Recent studies have shown that the production of cell surface signals is after Agrin and its receptor binding results in AF-to-polarization, which is considered to be directly reasons for NACHR aggregation. If the formation of AF is capable of binding to the ACTIN monomer and blocks the combination of the monomer, Agrin induces the aggregation of Nachrs to be blocked.
Nine, currently recognized causes ACHR to high density gathering pathway after synaptic membrane
Agrin / MUSK signal transduction pathway
The agglin (Agrin) is mainly synthesized by motor neurons, released by the nerve endings and deposited on the base layer, triggered ACHR aggregation without increasing the number of ACHRs. Muscle-Specific Receptor Tyrosine Kinase, Musk is Agrin receptor, selectively in skeletal muscle expression, with ACHR aggregate in a synaptic film of adult neural muscle joints.
Affected by Agrin, MUSK was phosphorylated, mediated by phosphorylation of neuromuscular joint Nachr.
This process must also depend on the existence of ACETYLCHOLINE ACH receptor association protein (ACETYLCHOLINE receptor-associated protenapse, rapsyn). RapSyn is mainly synthesized in muscle tissue and is a cytoskeletal protein. It is presented in an in vivo and neuromuscular joint Nachr to be placed together.
After the above three molecules are closely connected, the nerve axon is secreted, and the MUSK is phosphorylated in the participation of RapSyn, and NachR phosphorylation is induced, thereby inducing ACHR at the final plate membrane.
Neuregulin / Erbb signal transduction pathway
Neurotrandin neuregulin (NRG) is generated by neurons, released from a synaptic gap and fixed in a neuromycmon joint.
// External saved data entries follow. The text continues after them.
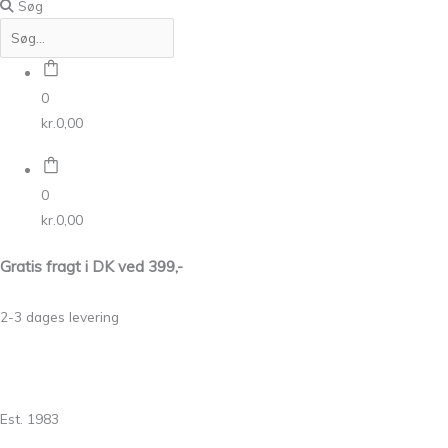
Søg
0
kr.
0,00
0
kr.
0,00
Gratis fragt i DK ved 399,-
2-3 dages levering
Est. 1983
The homozygous lack of NRG mice abortion in front of the neuromuscular joint in the formation of cardiac joints, and mice with a heterozygous lack of NRG were reduced by 50% in the ACHR of neuromuscular joints, and neurogenic neurotransmitter transmission also defects. It can be seen that NRG has ACHR-induced activity, which promotes ACHR gene expression in developing and mature muscle cells.
Erbb receptors are aggregated after neuromuscular joints, and after binding to NRG, the Erbb receptor tyrosine kinase is activated, and the signal is transmitted to the downstream Ras / RAF / MEK / ERK kinase signaling pathway through the joint SHC and GRB2. Resulting in synaptic cell nuclear specific transcription to maintain high density of ACHR in mature muscle joints.
Other polypeptides such as calcitonin gene-associated peptides as a neuropeptide, existing in the spine of motor neurons, and estimated to accompany the accumulation of post-synaptic receptors.